D’après les notaires, durant la seconde partie de 2021, le nombre de transactions immobilières a un peu reflué en Île-de-France. Grâce aux ventes en grande et petite couronne, la région a cependant réalisé une année toujours nettement dynamique. Signe de cette situation, les délais de ventes se sont raccourcis dans presque toute cette zone.

Partout en Île-de-France, à l'exception de Paris, l'agence immobilière Century21 constate qu'en ce moment les logements se vendent plus rapidement. Quand ils souhaitent en visiter un, plusieurs acheteurs craignent parfois d'arriver trop tard, le marché affichant une grande dynamique. En témoigne la diminution du nombre de biens commercialisés, observée par le syndicat des professionnels de l'immobilier. D'après lui, au cours de l'an passé, les annonces se sont contractées de 6 % dans la Ville Lumière. En parallèle, elles ont augmenté dans la région francilienne. Le président de la Fédération Nationale de l'immobilier, Jean-Marc Torrollion, souligne toutefois que cette diminution ne traduit pas l'insuffisance d'annonces.


La crise a transformé la demande

D'après lui, elle peut aussi résulter d'un réflexe des propriétaires de :

[…] Se retirer du marché en attendant des jours meilleurs.

Une stratégie qui se répercutera sur le nombre de recours de tout site comparateur assurance habitation. La FNAIM a aussi souligné que dans un contexte favorable à l'inflation :

[…] L'immobilier est un actif qui les protège et intéresse ainsi les Français. Et la crise a profondément modifié le marché et la demande, au profit des zones rurales ou périurbaines et des maisons.

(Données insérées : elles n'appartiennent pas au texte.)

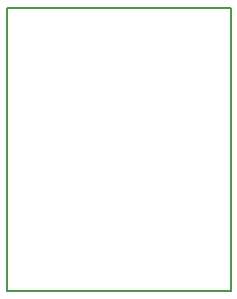
<source format=gbr>
G04 #@! TF.FileFunction,Profile,NP*
%FSLAX45Y45*%
G04 Gerber Fmt 4.5, Leading zero omitted, Abs format (unit mm)*
G04 Created by KiCad (PCBNEW 4.0.7) date 08/11/18 21:21:29*
%MOMM*%
%LPD*%
G01*
G04 APERTURE LIST*
%ADD10C,0.100000*%
%ADD11C,0.150000*%
G04 APERTURE END LIST*
D10*
D11*
X20400000Y-11500000D02*
X18500000Y-11500000D01*
X20400000Y-9100000D02*
X20400000Y-11500000D01*
X18800000Y-9100000D02*
X20400000Y-9100000D01*
X18500000Y-9100000D02*
X18800000Y-9100000D01*
X18500000Y-11500000D02*
X18500000Y-9100000D01*
M02*

</source>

Ensuite, la suspension du redressement des prix que les notaires ont relevée reflète la saisonnalité du marché parisien. En effet, l'activité se révèle en général plus agitée en hiver qu'en automne. Ces professionnels pensent cependant que dans la capitale française, selon les analyses des contrats préparatoires :

De février 2021 à février 2022, les prix des appartements n'augmenteraient plus que de 1%. […]

Les hausses, précise-t-on, restent plus faibles en première couronne (+1,7 %) qu'en seconde couronne (+4 %). Dans le même temps, la progression annuelle des coûts des maisons continuerait dans sa montée. Le mois qui vient, elle s'établirait à :

  • +6,4 % en seconde couronne ;
  • +6,1 % en première couronne.

En revanche, cette évolution se révèlerait moindre comparée à celle enregistrée en octobre dernier.

L'activité a baissé d'environ 2 % entre août-octobre 2021

Paris attire à nouveau certains acheteurs, avec la pierre qui se négocie en moyenne à 10 700 euros au maximum. Malgré tout, seules certaines catégories d'acquéreurs peuvent s'y offrir une habitation :

  • Ceux possédant un apport extrêmement conséquent ;
  • Les retraités ;
  • Les cadres.

Sur ce point, ce tarif doit être mis en balance avec la moyenne dans la région francilienne. Celle-ci atteint les 6 830 euros/m². Un coût qui cache derrière elle d'énormes écarts selon les types de bien et les départements. Entre août et octobre 2020 et la même période de l'an dernier, il s'est alourdi de 1,6 %.

Enfin, le secteur immobilier a réalisé une année extraordinaire en 2021. Pour autant, la période entre août et octobre s'est distinguée par un relatif allègement de l'activité en Île-de-France. Les notaires y ont remarqué une réduction de l'activité avoisinant les 2 %, comparativement à 2020. Dans cette collectivité, ces spécialistes ont ainsi totalisé 44 010 transactions dans le même intervalle.